– Может, тогда вы согласитесь расстаться с вашей лошадью? В долине Миссисипи очень много хороших лошадей.
– А вот это маловероятно.
– Но если передумаете, сеньор, сообщите ли мне?
– О, это я могу вам пообещать.
Наш разговор прервал огромный сухопарый пьяный миссуриец, который, грубо наступив незнакомцу на ногу, сказал:
– Эй ты, старик, уступи мне место!
– Y porque? (И почему?) – спросил мексиканец, освобождая ногу и глядя с удивленным негодованием.
– Пурку… дьявольщина! Я устал прыгать. Хочу посидеть, и все, старая кляча!
Его поведение было таким грубым и вызывающим, что я решил вмешаться.
– Послушайте, – обратился я к нему, – вы не имеете права прогонять этого джентльмена с его места, тем более в такой манере.
– Что, мистер? А кто просил тебя открывать рот? Вставай, говорю я!
И с этими словами он схватил мексиканца за воротник куртки, чтобы стащить его с места.
Прежде чем я смог ответить на эту грубую речь и жест, незнакомец вскочил на ноги и сильным ударом отправил грубияна на пол.
Это словно послужило сигналом, и в нескольких местах зала начались драки. Во всех частях зала слышались пьяные крики, сверкали ножи, извлеченные из ножен, кричали женщины, затрещали выстрелы из пистолетов, и помещение заполнилось дымом и пылью. Свет погас, звуки драки продолжали звучать в темноте, со стонами и проклятиями падали тяжелые тела, и в течение пяти минут это были единственные звуки.
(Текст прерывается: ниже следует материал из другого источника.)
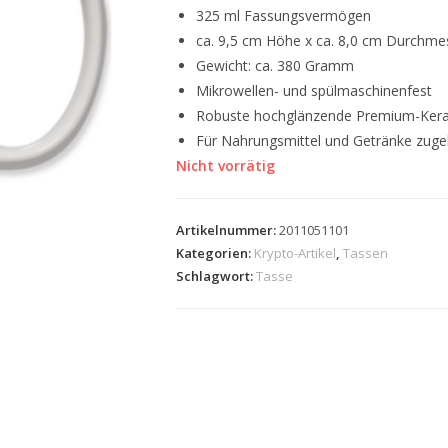
325 ml Fassungsvermögen
ca. 9,5 cm Höhe x ca. 8,0 cm Durchme
Gewicht: ca. 380 Gramm
Mikrowellen- und spülmaschinenfest
Robuste hochglänzende Premium-Ker
Für Nahrungsmittel und Getränke zuge
Nicht vorrätig
Artikelnummer:
2011051101
Kategorien:
Krypto-Artikel
,
Tassen
Schlagwort:
Tasse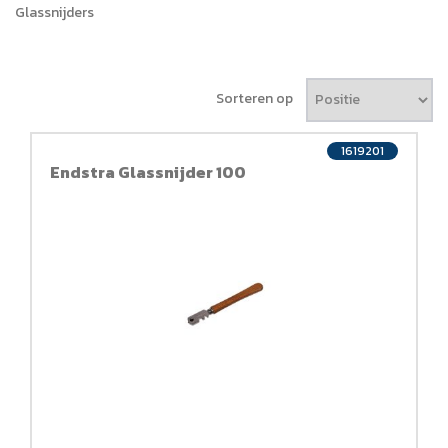
Glassnijders
Sorteren op
1619201
Endstra Glassnijder 100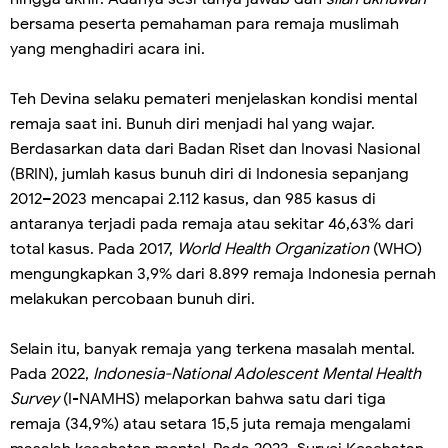
bersama peserta pemahaman para remaja muslimah
yang menghadiri acara ini.
Teh Devina selaku pemateri menjelaskan kondisi mental
remaja saat ini. Bunuh diri menjadi hal yang wajar.
Berdasarkan data dari Badan Riset dan Inovasi Nasional
(BRIN), jumlah kasus bunuh diri di Indonesia sepanjang
2012–2023 mencapai 2.112 kasus, dan 985 kasus di
antaranya terjadi pada remaja atau sekitar 46,63% dari
total kasus. Pada 2017,
World Health Organization
(WHO)
mengungkapkan 3,9% dari 8.899 remaja Indonesia pernah
melakukan percobaan bunuh diri.
Selain itu, banyak remaja yang terkena masalah mental.
Pada 2022,
Indonesia-National Adolescent Mental Health
Survey
(I-NAMHS) melaporkan bahwa satu dari tiga
remaja (34,9%) atau setara 15,5 juta remaja mengalami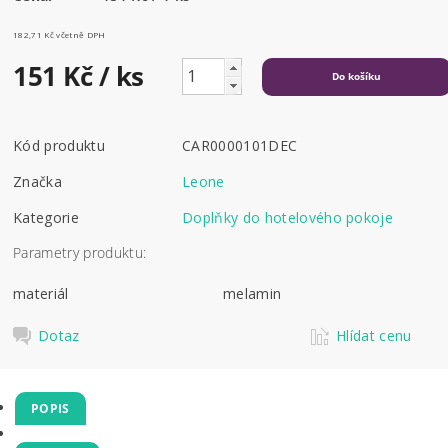
182,71 Kč včetně DPH
151 Kč
/ ks
Kód produktu
CAR0000101DEC
Značka
Leone
Kategorie
Doplňky do hotelového pokoje
Parametry produktu:
materiál
melamin
Dotaz
Hlídat cenu
POPIS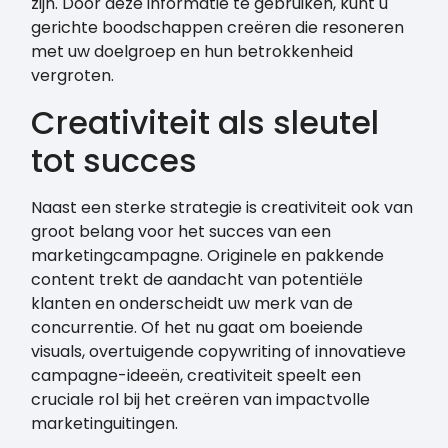
zijn. Door deze informatie te gebruiken, kunt u
gerichte boodschappen creëren die resoneren
met uw doelgroep en hun betrokkenheid
vergroten.
Creativiteit als sleutel
tot succes
Naast een sterke strategie is creativiteit ook van
groot belang voor het succes van een
marketingcampagne. Originele en pakkende
content trekt de aandacht van potentiële
klanten en onderscheidt uw merk van de
concurrentie. Of het nu gaat om boeiende
visuals, overtuigende copywriting of innovatieve
campagne-ideeën, creativiteit speelt een
cruciale rol bij het creëren van impactvolle
marketinguitingen.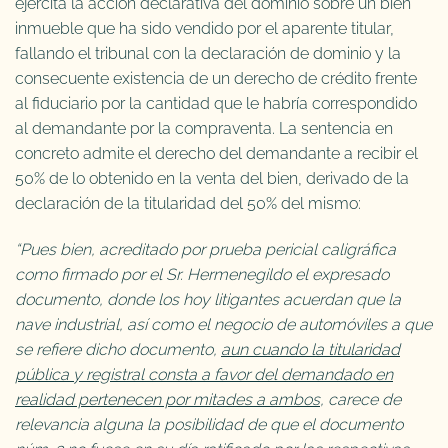
ejercita la acción declarativa del dominio sobre un bien
inmueble que ha sido vendido por el aparente titular,
fallando el tribunal con la declaración de dominio y la
consecuente existencia de un derecho de crédito frente
al fiduciario por la cantidad que le habría correspondido
al demandante por la compraventa. La sentencia en
concreto admite el derecho del demandante a recibir el
50% de lo obtenido en la venta del bien, derivado de la
declaración de la titularidad del 50% del mismo:
“Pues bien, acreditado por prueba pericial caligráfica
como firmado por el Sr. Hermenegildo el expresado
documento, donde los hoy litigantes acuerdan que la
nave industrial, así como el negocio de automóviles a que
se refiere dicho documento,
aun cuando la titularidad
pública y registral consta a favor del demandado en
realidad pertenecen por mitades a ambos
, carece de
relevancia alguna la posibilidad de que el documento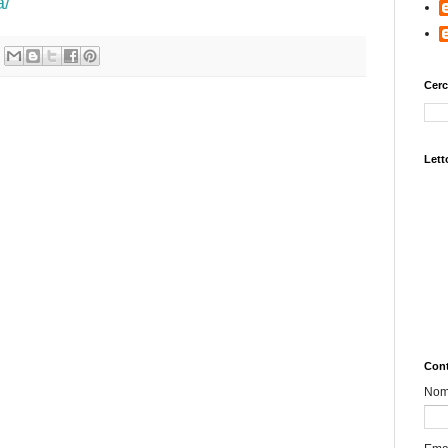
a/
Cerc
Letto
Cont
No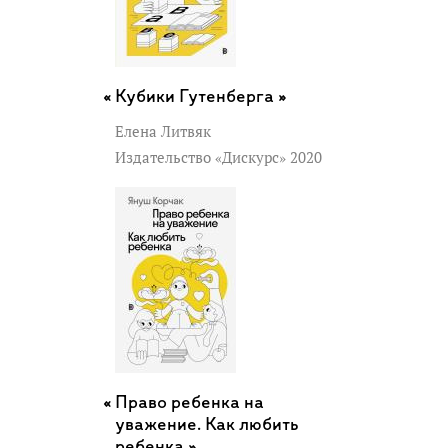
Кубики Гутенберга »
Елена Литвяк
Издательство «Дискурс» 2020
Право ребенка на
уважение. Как любить
ребенка »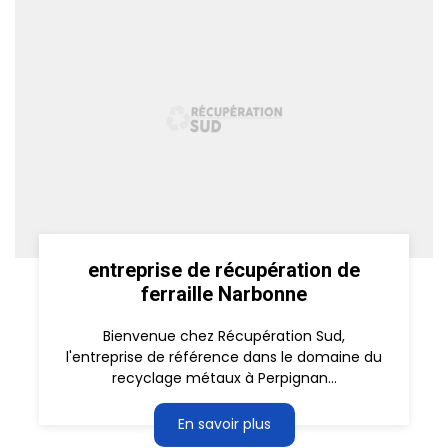
entreprise de récupération de
ferraille Narbonne
Bienvenue chez Récupération Sud,
l'entreprise de référence dans le domaine du
recyclage métaux à Perpignan...
En savoir plus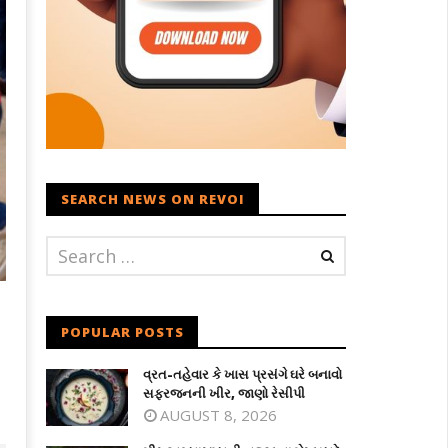
SEARCH NEWS ON REVOI
POPULAR POSTS
વ્રત-તહેવાર કે ખાસ પ્રસંગે ઘરે બનાવો
સફરજનની ખીર, જાણો રેસીપી
AUGUST 8, 2026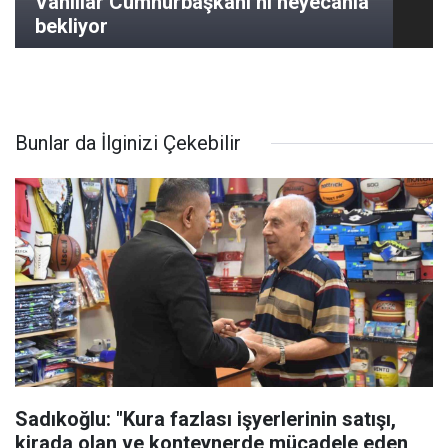
Vanlılar Cumhurbaşkanı’nı heyecanla
bekliyor
Bunlar da İlginizi Çekebilir
Sadıkoğlu: "Kura fazlası işyerlerinin satışı,
kirada olan ve konteynerde mücadele eden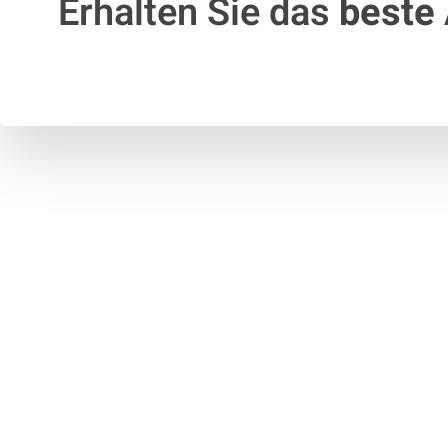
Erhalten Sie das
beste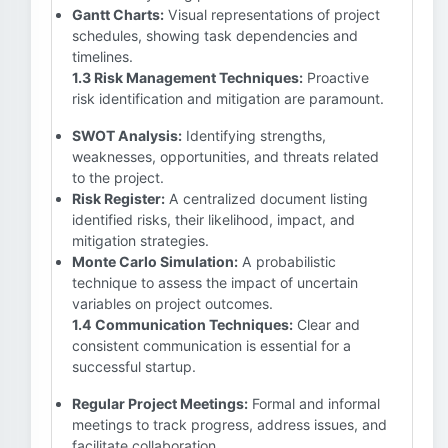
Gantt Charts:
Visual representations of project
schedules, showing task dependencies and
timelines.
1.3 Risk Management Techniques:
Proactive
risk identification and mitigation are paramount.
SWOT Analysis:
Identifying strengths,
weaknesses, opportunities, and threats related
to the project.
Risk Register:
A centralized document listing
identified risks, their likelihood, impact, and
mitigation strategies.
Monte Carlo Simulation:
A probabilistic
technique to assess the impact of uncertain
variables on project outcomes.
1.4 Communication Techniques:
Clear and
consistent communication is essential for a
successful startup.
Regular Project Meetings:
Formal and informal
meetings to track progress, address issues, and
facilitate collaboration.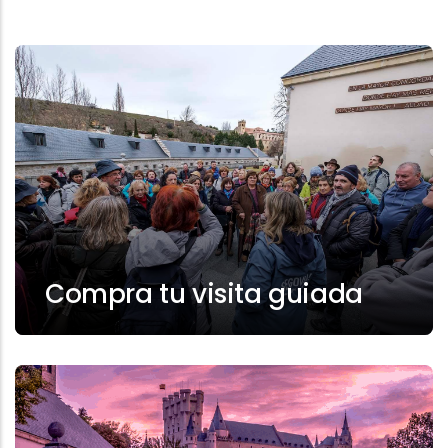
Compra tu visita guiada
У меня не было причины ни с кем драться, я остался стоять на месте, не применяя ни нож, ни пистолет, а испуганная женщина продолжала держать меня за руку. Боль в левом плече неожиданно заставила меня выпустить руку партнерши; испытывая необъяснимую слабость как всегда при получении раны, я шагнул к банкетке. Здесь я сел и оставался сидеть, пока драка не кончилась, чувствуя, как кровь течет у меня по спине и пропитывает одежду.
Наконец драка кончилась, зажгли свет, и я увидел, как с энергичными жестами расхаживают люди в охотничьей одежде. Некоторые выступали в защиту «кутежа», как они это называли; другие, самые респектабельные из торговцев, осуждали его. Leperos и женщины исчезли, и я видел, что сегодня победили американцы. На полу лежало несколько человек, мертвых или умирающих. Один из них был миссуриец, тот самый, что начал свалку, остальные – pelados. Моя напарница и ее муж тоже исчезли, и, посмотрев на левую руку, я увидел, что исчезло и мое кольцо с бриллиантом!
– Сент-Врейн! Сент-Врейн! – позвал я, видя, что входит мой друг.
– Где вы, Халлер, старина? Как вы? В порядке?
– Боюсь, не совсем.
– Милостивое небо! Что это? Да вас ударили ножом! Надеюсь, рана не тяжелая. Снимайте рубашку, посмотрим.
– Сначала давайте пойдем в мой номер.
– В таком случае пошли, мой дорогой мальчик, опирайтесь на меня. Вот так.
Фанданго кончилось.
Глава восьмая
Сеген, охотник за скальпами
Я имел удовольствие быть раненым на поле битвы. Я говорю «удовольствие». При некоторых обстоятельствах рана – это роскошь. Тебя уносят на носилках в какое-нибудь безопасное место. Адъютант соскакивает со взмыленной лошади и докладывает, что враг бежит, таким образом избавляя вас от опасений быть пронзенным каким-нибудь усатым копейщиком; к вам склоняется внимательный врач и, смотрев вашу рану, объявляет, что это «всего царапина» и вы через неделю-две выздоровеете; вы видите картины славы, объявление в правительственном вестнике; боль забыта в предвидении будущих триумфов; друзья поздравляют: одна улыбка вам дороже всех. Утешенный такими ожиданиями, вы лежите на своем грубом ложе, улыбаясь пулевой ране в ногу или удару саблей в руку.